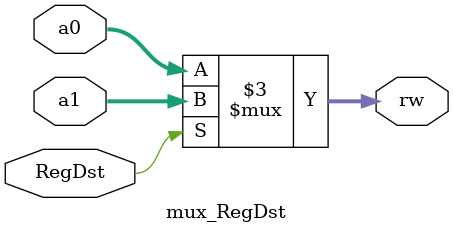
<source format=v>
module mux_RegDst(a1,a0,rw,RegDst);
  input[4:0]a1,a0;
  input RegDst;
  output reg[4:0]rw;

always@(*)begin
  if(RegDst)rw=a1;
  else rw=a0;
  end
endmodule
</source>
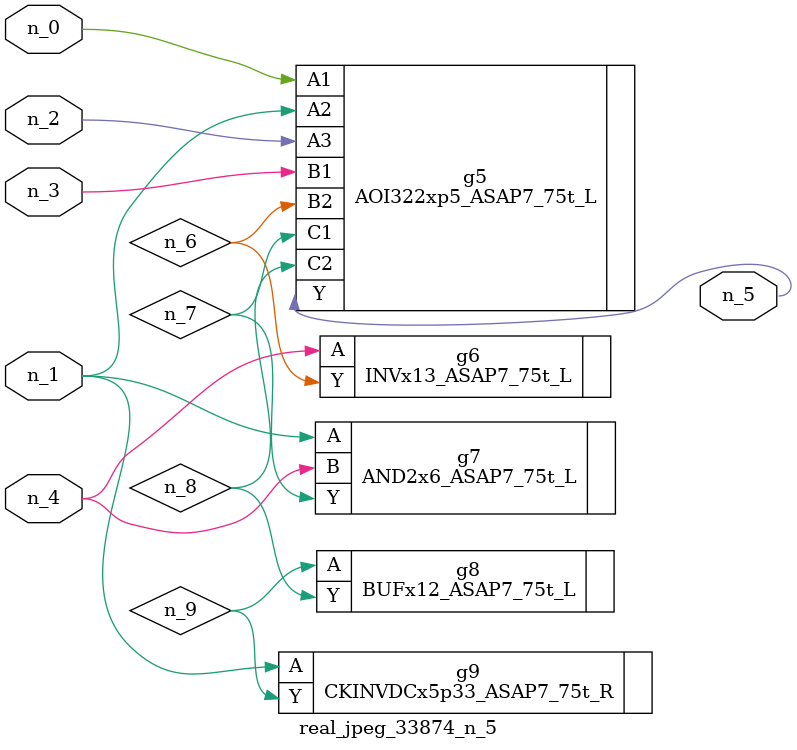
<source format=v>
module real_jpeg_33874_n_5 (n_4, n_0, n_1, n_2, n_3, n_5);

input n_4;
input n_0;
input n_1;
input n_2;
input n_3;

output n_5;

wire n_8;
wire n_6;
wire n_7;
wire n_9;

AOI322xp5_ASAP7_75t_L g5 ( 
.A1(n_0),
.A2(n_1),
.A3(n_2),
.B1(n_3),
.B2(n_6),
.C1(n_7),
.C2(n_8),
.Y(n_5)
);

AND2x6_ASAP7_75t_L g7 ( 
.A(n_1),
.B(n_4),
.Y(n_7)
);

CKINVDCx5p33_ASAP7_75t_R g9 ( 
.A(n_1),
.Y(n_9)
);

INVx13_ASAP7_75t_L g6 ( 
.A(n_4),
.Y(n_6)
);

BUFx12_ASAP7_75t_L g8 ( 
.A(n_9),
.Y(n_8)
);


endmodule
</source>
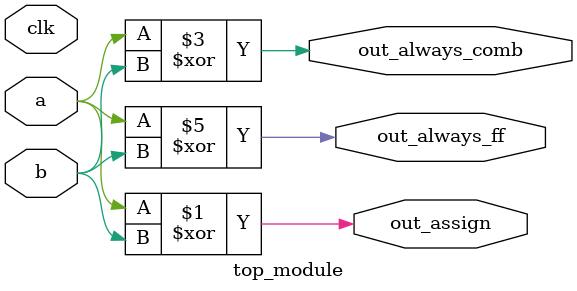
<source format=v>
module top_module(
    input clk,
    input a,
    input b,
    output wire out_assign,
    output reg out_always_comb,
    output reg out_always_ff   );
    assign out_assign=a^b;
    always @(*) begin
        out_always_comb=a^b;
    end
    always @(clk) begin
        out_always_ff<=a^b;
    end
endmodule

</source>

========

**Problem to work on**
From the records, copy out each line that includes the string "input".

**Task solution**
  input[4:0]a1,a0;
  input RegDst;
input n_4;
input n_0;
input n_1;
input n_2;
input n_3;
    input clk,
    input a,
    input b,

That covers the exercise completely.